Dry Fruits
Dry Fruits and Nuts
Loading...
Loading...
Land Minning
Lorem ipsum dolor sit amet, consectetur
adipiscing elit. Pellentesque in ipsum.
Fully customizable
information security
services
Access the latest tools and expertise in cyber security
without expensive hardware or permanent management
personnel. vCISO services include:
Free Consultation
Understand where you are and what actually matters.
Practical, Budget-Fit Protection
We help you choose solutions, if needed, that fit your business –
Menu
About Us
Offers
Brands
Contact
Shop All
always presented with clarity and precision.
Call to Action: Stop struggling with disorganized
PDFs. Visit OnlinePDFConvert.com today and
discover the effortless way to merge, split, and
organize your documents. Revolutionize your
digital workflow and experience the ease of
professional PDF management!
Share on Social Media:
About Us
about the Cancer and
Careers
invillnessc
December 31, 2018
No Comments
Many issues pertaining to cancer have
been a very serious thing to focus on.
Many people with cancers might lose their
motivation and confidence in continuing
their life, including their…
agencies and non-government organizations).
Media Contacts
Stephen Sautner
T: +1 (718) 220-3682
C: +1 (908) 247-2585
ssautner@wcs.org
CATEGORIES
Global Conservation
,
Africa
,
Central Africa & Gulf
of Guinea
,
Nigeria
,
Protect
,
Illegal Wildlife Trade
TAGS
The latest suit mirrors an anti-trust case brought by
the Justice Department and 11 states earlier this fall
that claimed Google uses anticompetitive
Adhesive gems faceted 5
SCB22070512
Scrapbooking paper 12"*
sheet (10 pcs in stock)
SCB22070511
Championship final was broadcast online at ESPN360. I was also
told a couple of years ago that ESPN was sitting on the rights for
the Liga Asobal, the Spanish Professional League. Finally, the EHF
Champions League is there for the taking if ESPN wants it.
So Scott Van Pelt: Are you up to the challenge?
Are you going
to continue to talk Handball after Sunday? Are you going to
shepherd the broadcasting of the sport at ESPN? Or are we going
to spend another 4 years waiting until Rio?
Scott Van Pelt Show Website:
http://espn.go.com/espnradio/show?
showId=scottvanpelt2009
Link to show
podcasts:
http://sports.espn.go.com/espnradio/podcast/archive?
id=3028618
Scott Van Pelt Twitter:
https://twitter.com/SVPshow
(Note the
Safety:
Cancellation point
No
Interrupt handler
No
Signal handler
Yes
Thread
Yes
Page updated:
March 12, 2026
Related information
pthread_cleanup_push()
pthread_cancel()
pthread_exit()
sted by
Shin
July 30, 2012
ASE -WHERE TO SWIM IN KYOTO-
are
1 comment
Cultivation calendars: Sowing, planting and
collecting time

::::

PROBLEM DESCRIPTION:
Format the lines of text from all the items above as a single numbered list, leaving out any blank lines.

ANSWER FOR THE TASK:
1. Dry Fruits
2. Dry Fruits and Nuts
3. Loading...
4. Loading...
5. Land Minning
6. Lorem ipsum dolor sit amet, consectetur
7. adipiscing elit. Pellentesque in ipsum.
8. Fully customizable
9. information security
10. services
11. Access the latest tools and expertise in cyber security
12. without expensive hardware or permanent management
13. personnel. vCISO services include:
14. Free Consultation
15. Understand where you are and what actually matters.
16. Practical, Budget-Fit Protection
17. We help you choose solutions, if needed, that fit your business –
18. Menu
19. About Us
20. Offers
21. Brands
22. Contact
23. Shop All
24. always presented with clarity and precision.
25. Call to Action: Stop struggling with disorganized
26. PDFs. Visit OnlinePDFConvert.com today and
27. discover the effortless way to merge, split, and
28. organize your documents. Revolutionize your
29. digital workflow and experience the ease of
30. professional PDF management!
31. Share on Social Media:
32. About Us
33. about the Cancer and
34. Careers
35. invillnessc
36. December 31, 2018
37. No Comments
38. Many issues pertaining to cancer have
39. been a very serious thing to focus on.
40. Many people with cancers might lose their
41. motivation and confidence in continuing
42. their life, including their…
43. agencies and non-government organizations).
44. Media Contacts
45. Stephen Sautner
46. T: +1 (718) 220-3682
47. C: +1 (908) 247-2585
48. ssautner@wcs.org
49. CATEGORIES
50. Global Conservation
51. ,
52. Africa
53. ,
54. Central Africa & Gulf
55. of Guinea
56. ,
57. Nigeria
58. ,
59. Protect
60. ,
61. Illegal Wildlife Trade
62. TAGS
63. The latest suit mirrors an anti-trust case brought by
64. the Justice Department and 11 states earlier this fall
65. that claimed Google uses anticompetitive
66. Adhesive gems faceted 5
67. SCB22070512
68. Scrapbooking paper 12"*
69. sheet (10 pcs in stock)
70. SCB22070511
71. Championship final was broadcast online at ESPN360. I was also
72. told a couple of years ago that ESPN was sitting on the rights for
73. the Liga Asobal, the Spanish Professional League. Finally, the EHF
74. Champions League is there for the taking if ESPN wants it.
75. So Scott Van Pelt: Are you up to the challenge?
76. Are you going
77. to continue to talk Handball after Sunday? Are you going to
78. shepherd the broadcasting of the sport at ESPN? Or are we going
79. to spend another 4 years waiting until Rio?
80. Scott Van Pelt Show Website:
81. http://espn.go.com/espnradio/show?
82. showId=scottvanpelt2009
83. Link to show
84. podcasts:
85. http://sports.espn.go.com/espnradio/podcast/archive?
86. id=3028618
87. Scott Van Pelt Twitter:
88. https://twitter.com/SVPshow
89. (Note the
90. Safety:
91. Cancellation point
92. No
93. Interrupt handler
94. No
95. Signal handler
96. Yes
97. Thread
98. Yes
99. Page updated:
100. March 12, 2026
101. Related information
102. pthread_cleanup_push()
103. pthread_cancel()
104. pthread_exit()
105. sted by
106. Shin
107. July 30, 2012
108. ASE -WHERE TO SWIM IN KYOTO-
109. are
110. 1 comment
111. Cultivation calendars: Sowing, planting and
112. collecting time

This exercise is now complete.